DOCUMENT EXTRACT —
====

Besides, a ban is only a measure of last resort, when all other methods have been tried and found wanting.

What measures are ‘actually’ required?

  • Effective alternative method: There is required efforts to explore alternatives to a ban, alternatives that have been successfully used all over the world.
  • Regulatory framework: What we need is a regulatory framework for election-related opinion poll — comprising a code of conduct, mandatory disclosures and independent inquiry — to be enforced by an independent agency. Every election-related poll, or any opinion poll for that matter, must be required to make the following disclosures:
    • the ownership and track record of the organisation carrying out the survey, details of the sponsor
    • sampling frame, sample size and the exact technique used to draw the sample; the social profile of the achieved sample
    • where, when and how were the interviews conducted
    • the exact wording of the question and sequence of questions asked
    • raw vote shares reported in the survey and how they were converted into vote estimates and seats forecast


Opinion polls do not just reflect the opinions of people but influence them to create an aura of winnability. Analyzing vulnerability of voters to such influence, there is a crying need to regulate this danger and protect the sanctity of India’s democracy.

====

GIVEN MATERIAL —
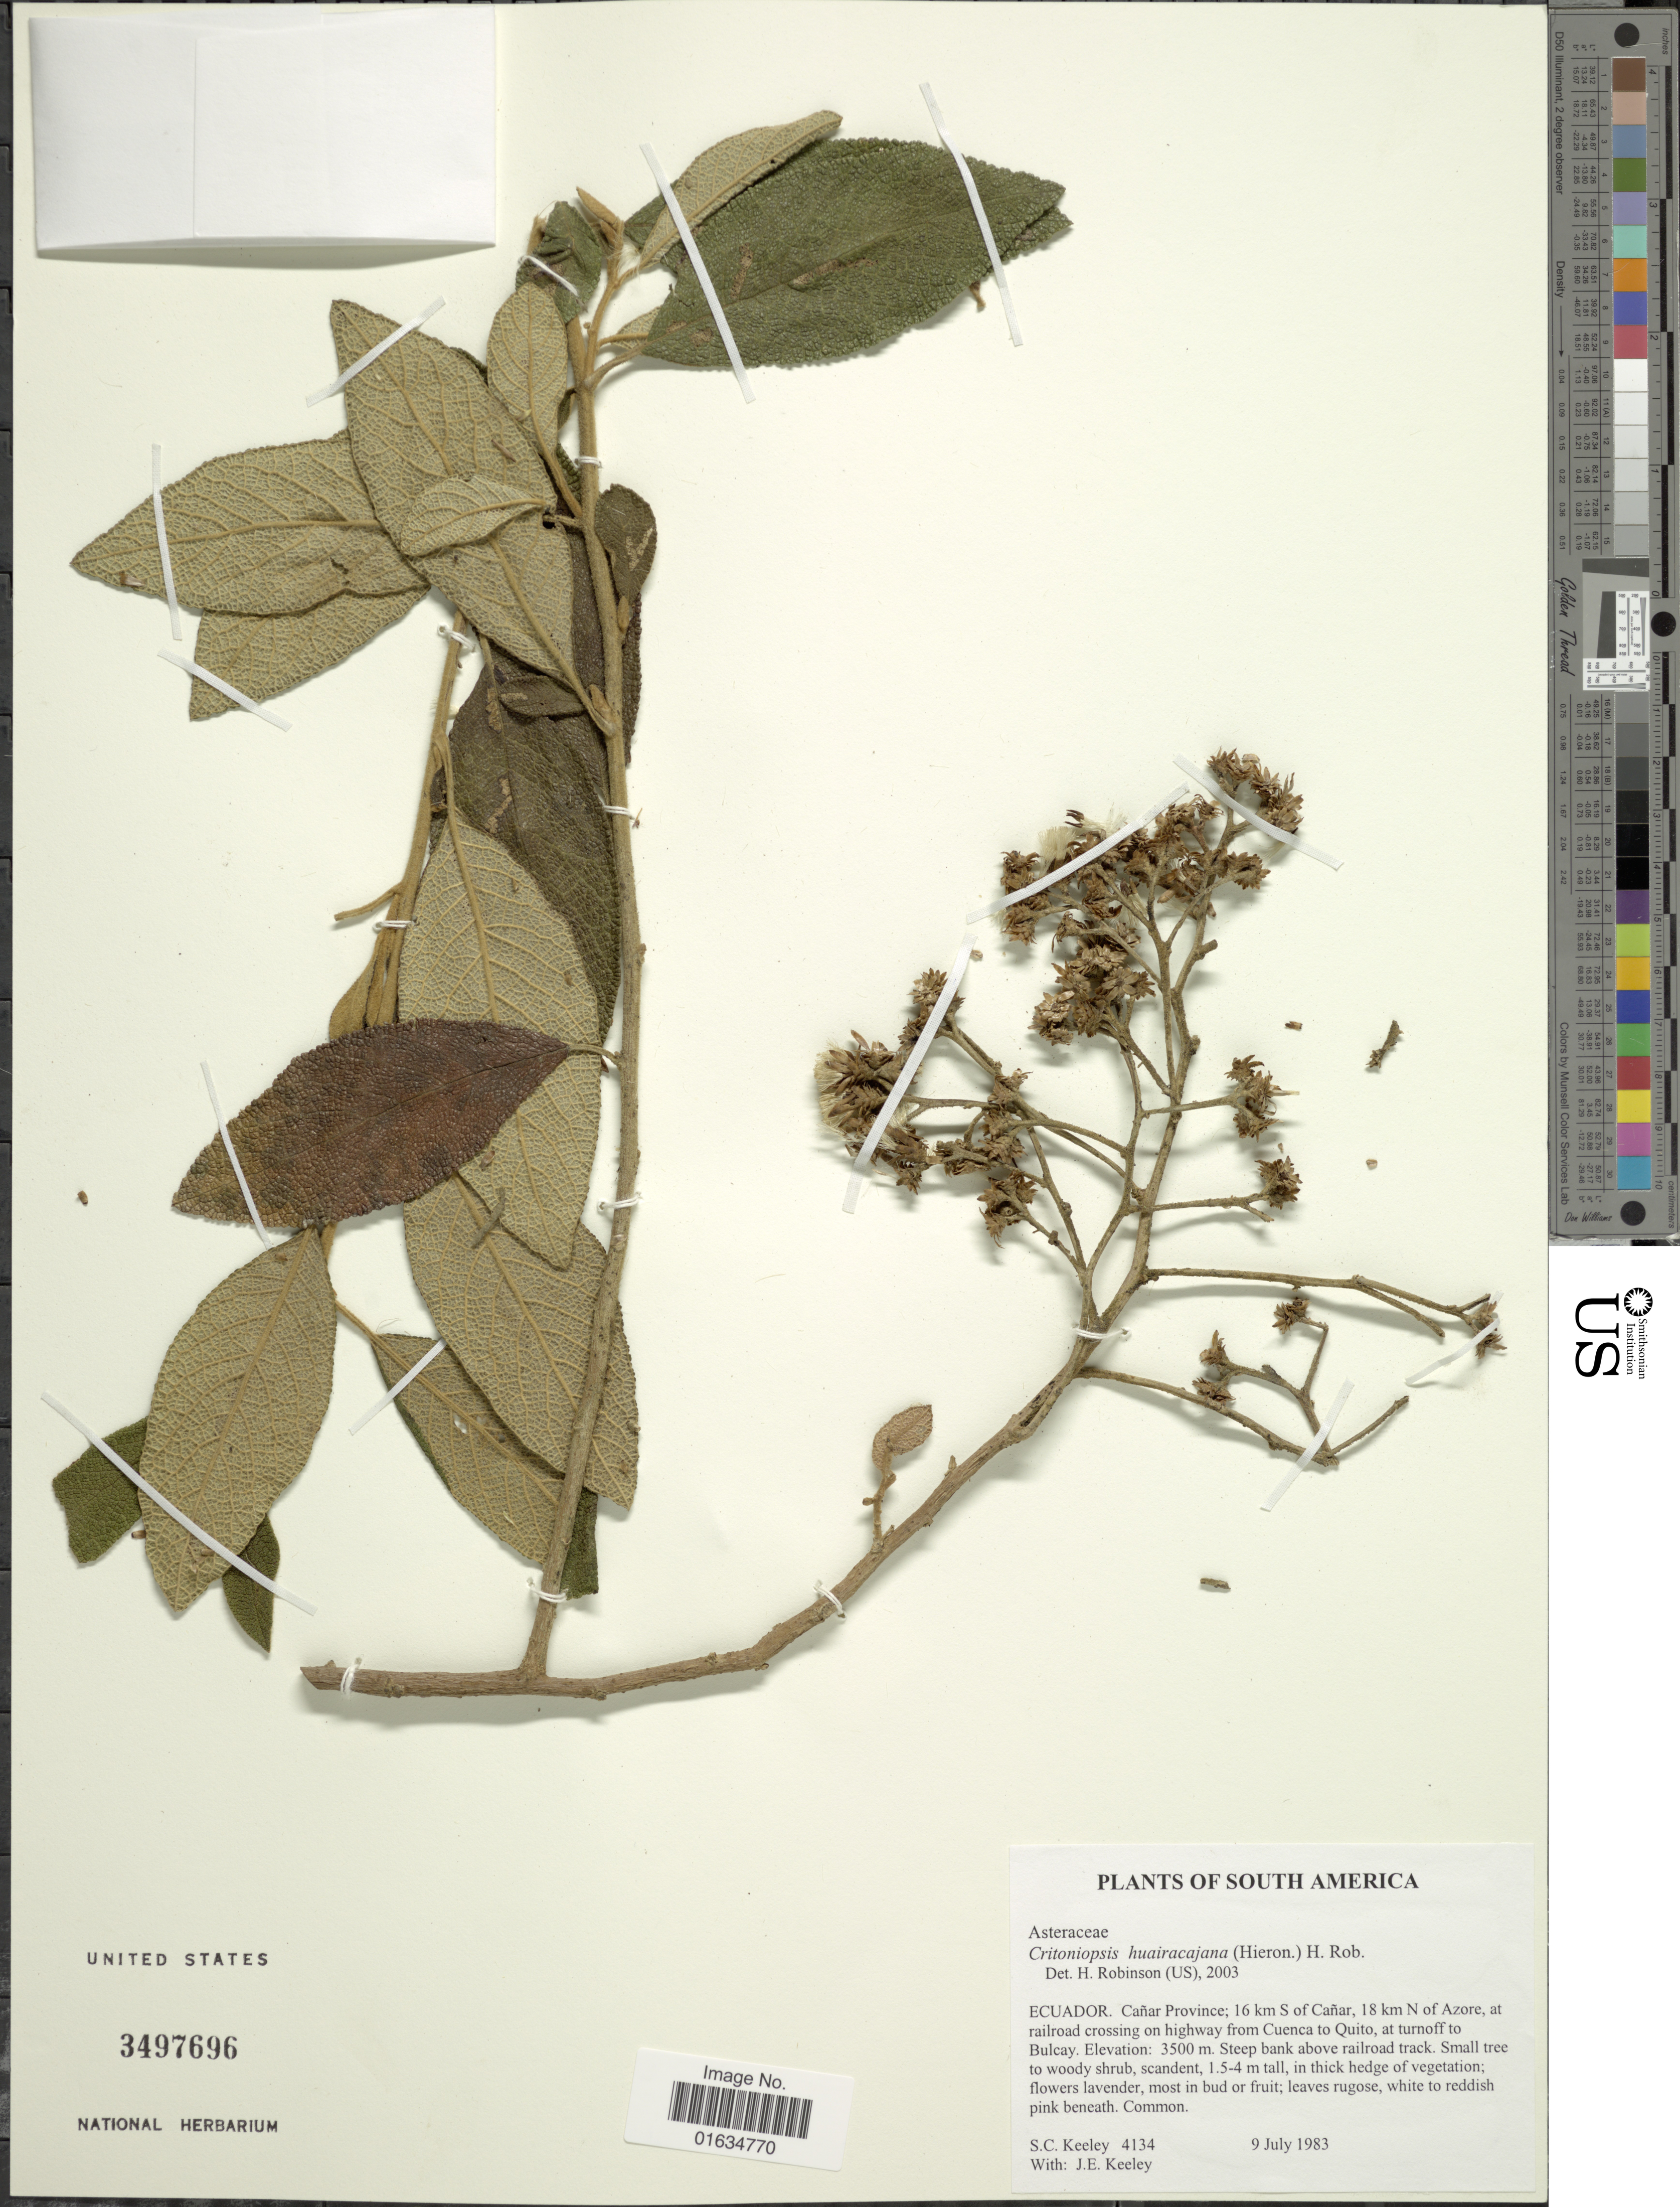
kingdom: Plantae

====

DIRECTIONS — Write out the stretch of the opinion poll text above from "What measures are" through "over the world.", word for word.

EXERCISE OUTPUT —
What measures are ‘actually’ required?

  • Effective alternative method: There is required efforts to explore alternatives to a ban, alternatives that have been successfully used all over the world.